Ich musst auch sagen, dass eine selbständige alleinerziehende Mutter in Deutschland aufgeschmissen und völlig allein ist. Sie bekommt keine Hilfe oder Unterstützung – in jeglicher Hinsicht. Es sei denn, du hast ein gutes Familienverhältnis und sie sind bereit zu helfen, indem sie manchmal aufpassen, wenn du Aufträge hast. Ich hatte nicht so viele Möglichkeiten und Gelegenheiten, da ich ein schwieriges Verhältnis mit meiner Mutter pflege und sie keine Kinder mag. Meinen Vater kenne ich nicht, und er lebt woanders. Mit Freundschaften ist es auch immer ein verkatertes Spiel: Jeder ist bereit, dir sein letztes Hemd zu geben, wenn du am Boden bist. Allerdings ist es anders, wenn du vorwärtsgehst und deine Ziele erreichst; dann bekommst du selten Unterstützung und machmal wenden sich auch Freunde ab.
Der Balanceakt
Die größte Herausforderung ist jedoch, die Balance zwischen Beruf und Privatleben zu finden. Als selbstständige, alleinerziehende Mutter muss ich ständig jonglieren, um beiden Rollen gerecht zu werden. Es gibt Tage, an denen ich das Gefühl habe, als Mutter nicht zu 100 % präsent zu sein. Diese Momente sind sehr hart, aber sie zwingen mich auch, Prioritäten zu setzen und realistische Erwartungen an mich selbst zu haben. Zum Beispiel gewinnt die Partnersuche oder mal ein Date keine Priorität und ist aus Zeitmangel nicht möglich.
Fazit
Die Selbstständigkeit als alleinerziehende Mutter ist ein krasses risikoreiches Abenteuer mit vielen Höhen und Tiefen. Sie erfordert Mut, Durchhaltevermögen, die Fähigkeit für Organisation und sich immer wieder neu zu motivieren. Trotz der Herausforderungen würde ich diesen Weg jederzeit wieder wählen, denn die Freiheit und Selbstbestimmung, die er mit sich bringt, sind für mich unbezahlbar.

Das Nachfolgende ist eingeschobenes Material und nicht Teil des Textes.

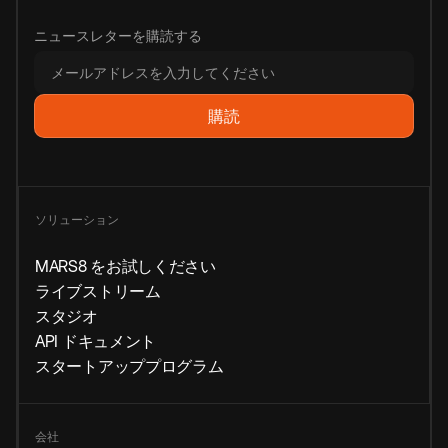
ニュースレターを購読する
ソリューション
MARS8 をお試しください
ライブストリーム
スタジオ
API ドキュメント
スタートアッププログラム
会社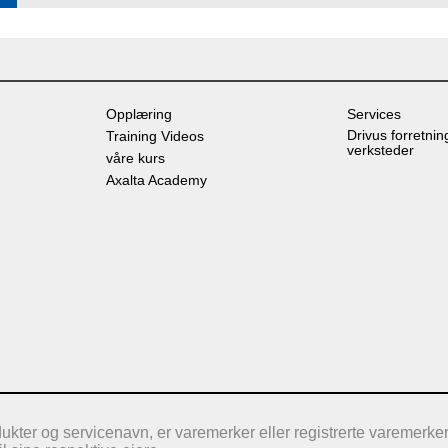
Opplæring
Services
Drivus forretnin
Training Videos
verksteder
våre kurs
Axalta Academy
ter og servicenavn, er varemerker eller registrerte varemerker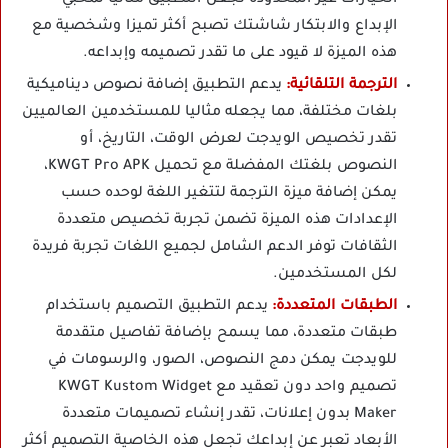
الخيارات غير المحدودة تجعل التطبيق مثاليا لمحبي
الإبداع والابتكار شاشتك تصبح أكثر تميزا وشخصية مع
هذه الميزة لا قيود على ما تقدر تصميمه وإبداعه.
الترجمة التلقائية:
يدعم التطبيق إضافة نصوص ديناميكية
بلغات مختلفة، مما يجعله مثاليا للمستخدمين العالميين
تقدر تخصيص الويدجت لعرض الوقت، التاريخ، أو
النصوص بلغتك المفضلة مع تحميل KWGT Pro APK،
يمكن إضافة ميزة الترجمة لتتغير اللغة لوحده حسب
الإعدادات هذه الميزة تضمن تجربة تخصيص متعددة
الثقافات توفر الدعم الشامل لجميع اللغات تجربة فريدة
لكل المستخدمين.
الطبقات المتعددة:
يدعم التطبيق التصميم باستخدام
طبقات متعددة، مما يسمح بإضافة تفاصيل متقدمة
للويدجت يمكن دمج النصوص، الصور، والرسومات في
تصميم واحد دون تعقيد مع KWGT Kustom Widget
Maker بدون إعلانات، تقدر إنشاء تصميمات متعددة
الأبعاد تعبر عن إبداعك تجعل هذه الخاصية التصميم أكثر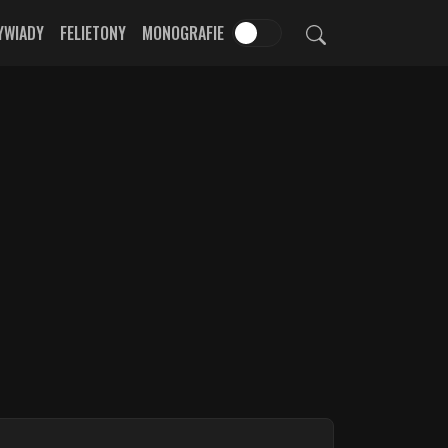
YWIADY
FELIETONY
MONOGRAFIE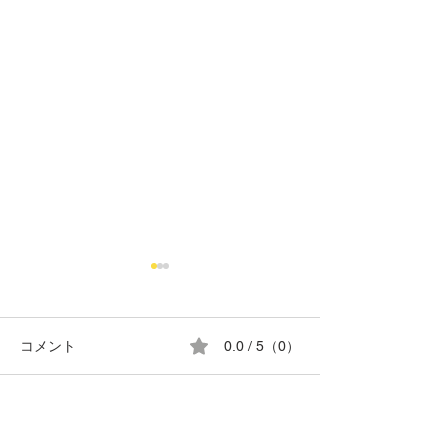
コメント
0.0 / 5（0）
8月の営業日カレンダー
G.T.SPECIAL C
コメントと評価...
TIRE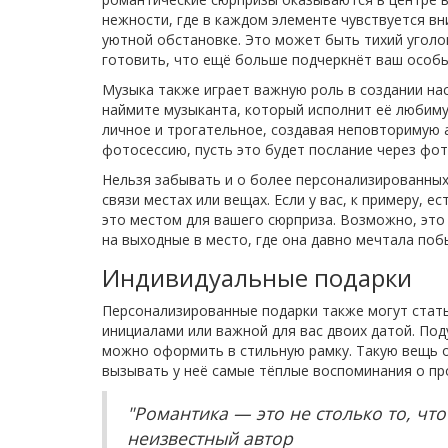
нежности, где в каждом элементе чувствуется вн
уютной обстановке. Это может быть тихий уголо
готовить, что ещё больше подчеркнёт ваш особы
Музыка также играет важную роль в создании на
наймите музыканта, который исполнит её любиму
личное и трогательное, создавая неповторимую 
фотосессию, пусть это будет послание через фот
Нельзя забывать и о более персонализированных
связи местах или вещах. Если у вас, к примеру, е
это местом для вашего сюрприза. Возможно, это
на выходные в место, где она давно мечтала поб
Индивидуальные подарки
Персонализированные подарки также могут стать
инициалами или важной для вас двоих датой. По
можно оформить в стильную рамку. Такую вещь о
вызывать у неё самые тёплые воспоминания о п
"Романтика — это не столько то, что
неизвестный автор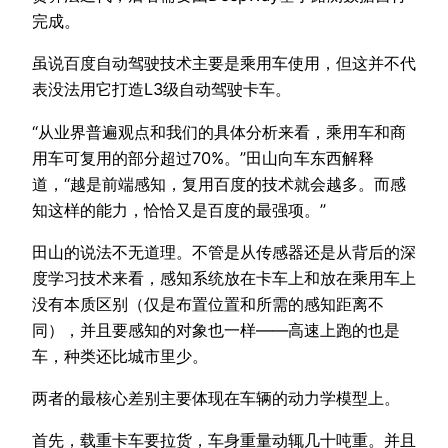
完成。
虽说百度自动驾驶技术主要是乘用车使用，但这并不代
表没法用它打造L3级自动驾驶卡车。
“从业界普遍观点和我们的具体分析来看，乘用车和商
用车可复用的部分超过70%。”田山向车东西解释
道，“越是前端感知，复用百度的技术就会越多。而感
知这样的能力，恰恰又是百度的最强项。”
田山的说法不无道理。不管是从传感器还是从背后的深
度学习技术来看，感知系统放在卡车上和放在乘用车上
没有本质区别（仅是布置位置和所需的感知距离不
同），并且要感知的对象也一样——高速上跑的也是
车，种类还比城市里少。
两者的最核心差别主要体现在车辆的动力学模型上。
首先，载重卡车要拉货，车身重量动辄几十吨重。并且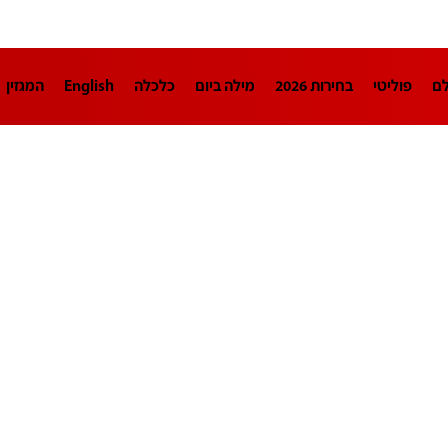
לם
פוליטי
בחירות 2026
מילה ביום
כלכלה
English
המגזין
חינוך
צרכנות
עיצוב ונדל"ן
TECH12
ספורט
פרשנות
בריאו
DA
תוכניות
דרושים חדשות 12
business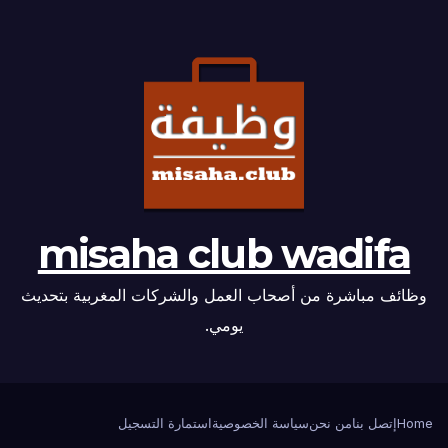
misaha club wadifa
وظائف مباشرة من أصحاب العمل والشركات المغربية بتحديث
يومي.
Home
إتصل بنا
من نحن
سياسة الخصوصية
استمارة التسجيل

Wenn du auch den Weg in die Selbstständigkeit gehen möchtest, sei dir der Herausforderungen bewusst, aber lass dich nicht entmutigen. Die Höhen und Tiefen gehören dazu und machen das Leben bunt, aufregend und lebenswert. Bleib ehrlich zu dir selbst, das hilft auch in schwierigen Zeiten die Perspektive zu bewahren.